House Considers Cutting Funding to Libya
WASHINGTON (AP) — The House on Thursday weighed whether to prohibit funds for the U.S. military operation against Libya in a constitutional showdown with President Barack Obama.
Calling the war illegal because Obama never sought congressional consent, Republicans and Democrats pressed for two measures — one to bar funds for military activities and equipment used against Libya, and a second to prevent funds for U.S. military participation in the NATO-led mission against Moammar Gadhafi’s forces.
Lawmakers argue that Obama violated the 1973 War Powers Resolution that requires a president to seek congressional approval within 60 days of the first military strikes, a move the commander in chief did not make. Instead, Obama informed Congress last month that such assent was unnecessary because the limited U.S. role does not rise to full-blown hostilities.
Incensed House Republicans and Democrats voted overwhelmingly last month to deny Obama the authority to continue the mission, a largely symbolic vote that was still a rebuke to the president.
The move Thursday to cut off funds ratcheted up the pressure on the administration as Libya remained a stalemate between Gadhafi and rebel forces, and war-weary NATO allies signaled their patience was wearing thin. Italy announced that it was reducing its participation in NATO’s campaign by removing an aircraft carrier from the region and pulling thousands of troops home.
Calling the conflict “illegal and unauthorized,” Rep. Tom Cole, R-Okla., sponsor of the first measure, said Libya “did not attack us, did not attack NATO … quite simply, however much we detest Mr. Gadhafi and his regime, we have no reason to be at war.”
Rep. Justin Amash, R-Mich., a co-sponsor of the second measure, said the House had an “opportunity to stop this unconstitutional war against Libya.”
The House considered the measures as part of a $649 billion defense spending bill that wouldn’t go into effect until Oct. 1. The defense bill includes no funds for the Libyan operation — the Pentagon has said it could cover the expense with existing funds — but the measures would effectively bar funds for the mission.

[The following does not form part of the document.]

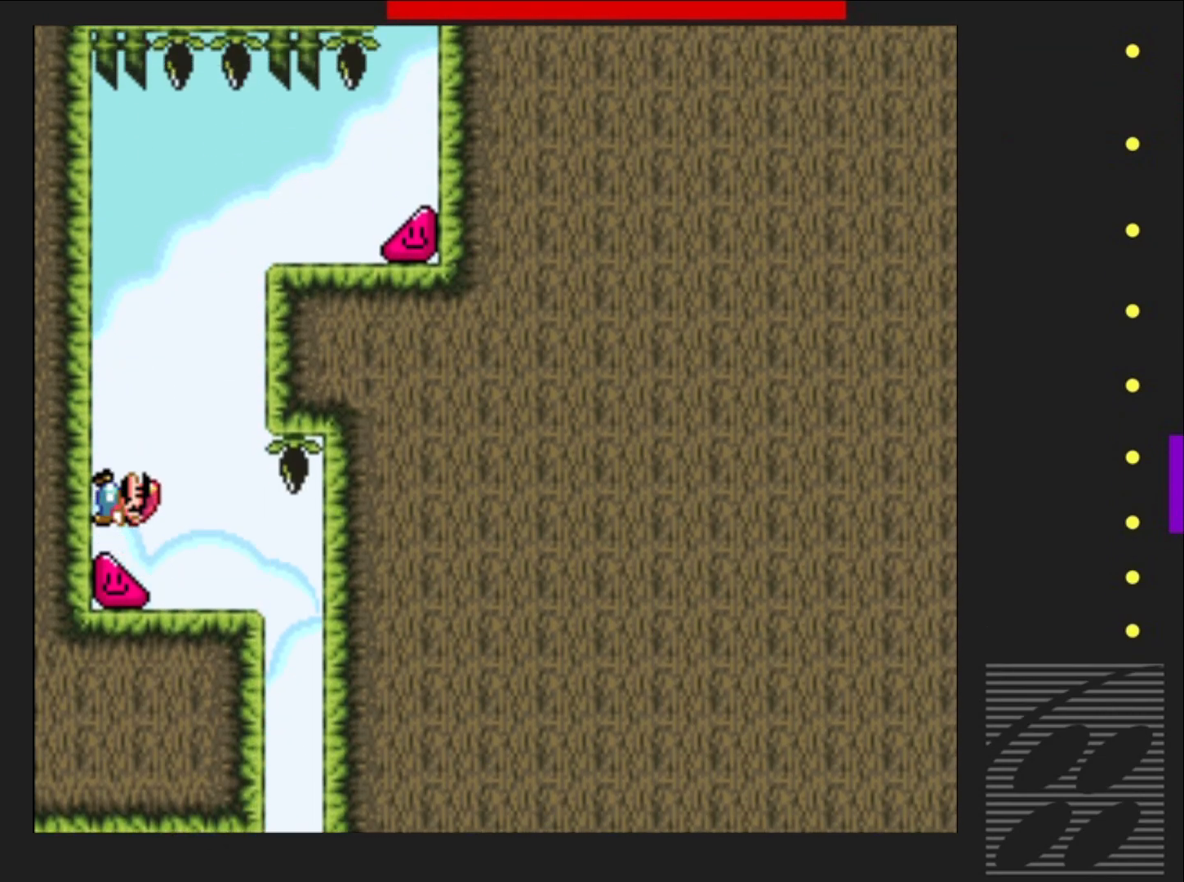
{"buttons": ["CROSS", "SQUARE", "DPAD_RIGHT"], "events": [[367, "CROSS", "down"], [400, "DPAD_LEFT", "up"], [400, "DPAD_RIGHT", "down"]]}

Last month, the White House put the cost of U.S. military operations in Libya at about $715 million, with the total increasing to $1.1 billion by early September.
Since NATO took command of the Libya operation in early April, the U.S. role has largely been limited to support efforts such as intelligence, surveillance and electronic warfare. The U.S. has launched airstrikes and drone attacks, flying more than 3,400 sorties.